みっともない中高年を演じながらも、底抜けに楽しそうな二人の演技にベタランの堂々としたスター性が見えて眩しかった。

物語は、20年前に離婚して険悪な関係を続けてきた元夫婦のデヴィッド(ジョージ・クルーニー)とジョージア(ジュリア・ロバーツ)が、愛娘リリー(ケイトリン・デバー)の突然の結婚宣言に、「自分達と同じ過ちをして欲しくない」という一心で、仲のいいフリまでして、あの手この手で結婚を妨害する策を講じていくというもの。

ロースクールの卒業旅行に行ったバリ島で、リリーは現地の男性に恋をし、弁護士になる将来を捨てて、出会ったばかりの彼グデ(マキシム・ブティエ)と結婚するという。

会えば険悪なムードで罵り合ってばかりの元夫婦だが、愛娘リリーの幸せを願う気持ちは同じ。娘と結婚相手を何とか引き裂いて、結婚を妨害しようと二人でバリ島へ向かう。
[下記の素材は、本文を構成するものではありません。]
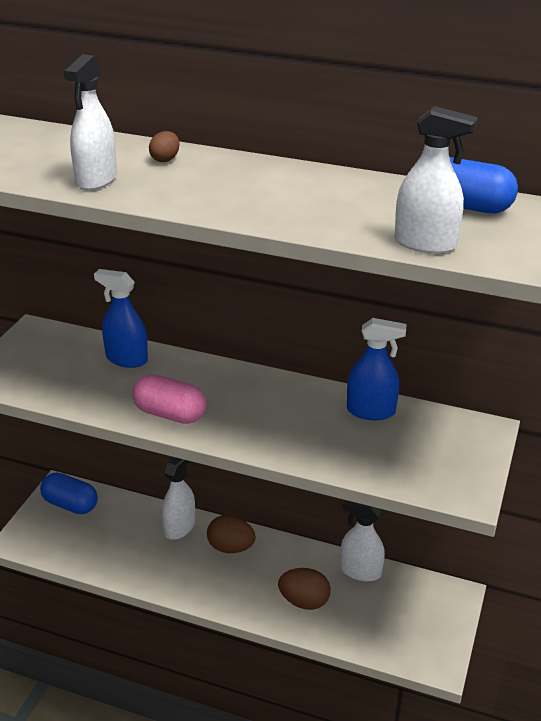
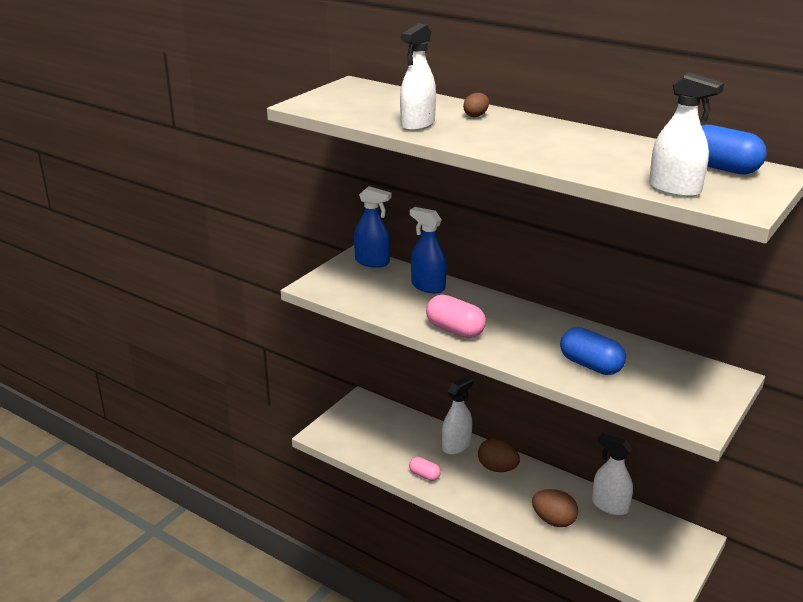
camera: 15 degrees right, 5 degrees down
(70, 504) = (368, 414): blue capsule -> blue capsule (590, 365)
(150, 572) = (424, 475): none -> pink capsule
(371, 411) = (628, 350): blue spray bottle -> blue spray bottle (372, 262)

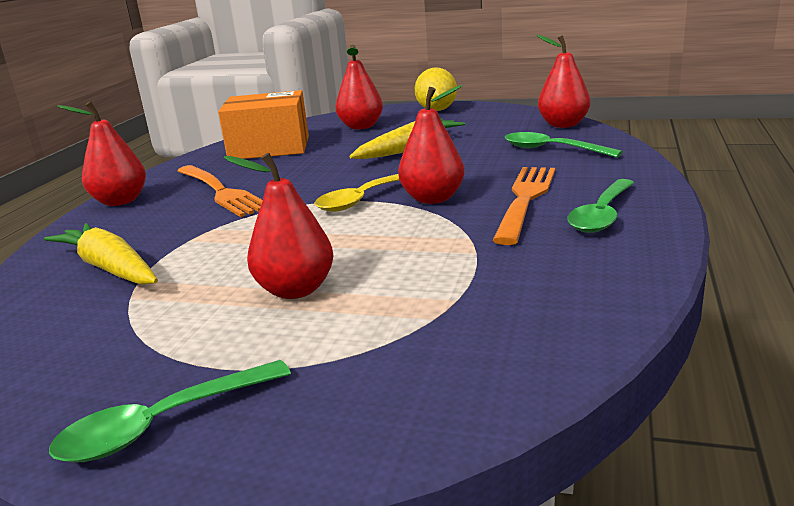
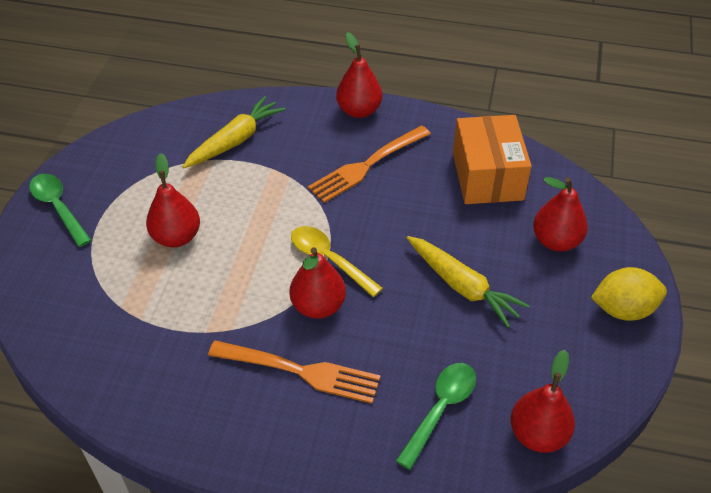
camera: 85 degrees right, 25 degrees up
(602, 215) = (252, 422): green spoon -> none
世界最高峰のリゾート地バリ島の絶景が映し出されるスクリーンの美しさ。透き通るような青みを帯びた空、エメラルドグリーンの輝く海、眩く照らす太陽、映画館にいながら楽園の雰囲気を存分に味わえた。

好青年グデ役を演じた若手俳優マキシム・ブティエは、バリ島でモデルの仕事をしていて大抜擢され、今回ハリウッドデビューを果たしたラッキーボーイということだが、大スター相手に堂々とした演技が光っていた。

ジョージアの新恋人役を「エミリー、パリに行く」のフランス俳優リュカ・ブラボーが演じ、リリーの友人役にビリー・ロードとなかなか個性があって面白い俳優達が揃っている。

エンドロールで流れるメイキング映像が最高に面白く、NGシーンなど最後まで観客を惹き付ける演出が素晴らしかった。

ハラハラドキドキも、心揺さぶられるヒューマンヒストリーもないけれど、年齢を重ねても魅力全開のジョージ・クルーニーとジュリア・ロバーツの最高の演技にただただ尽きる。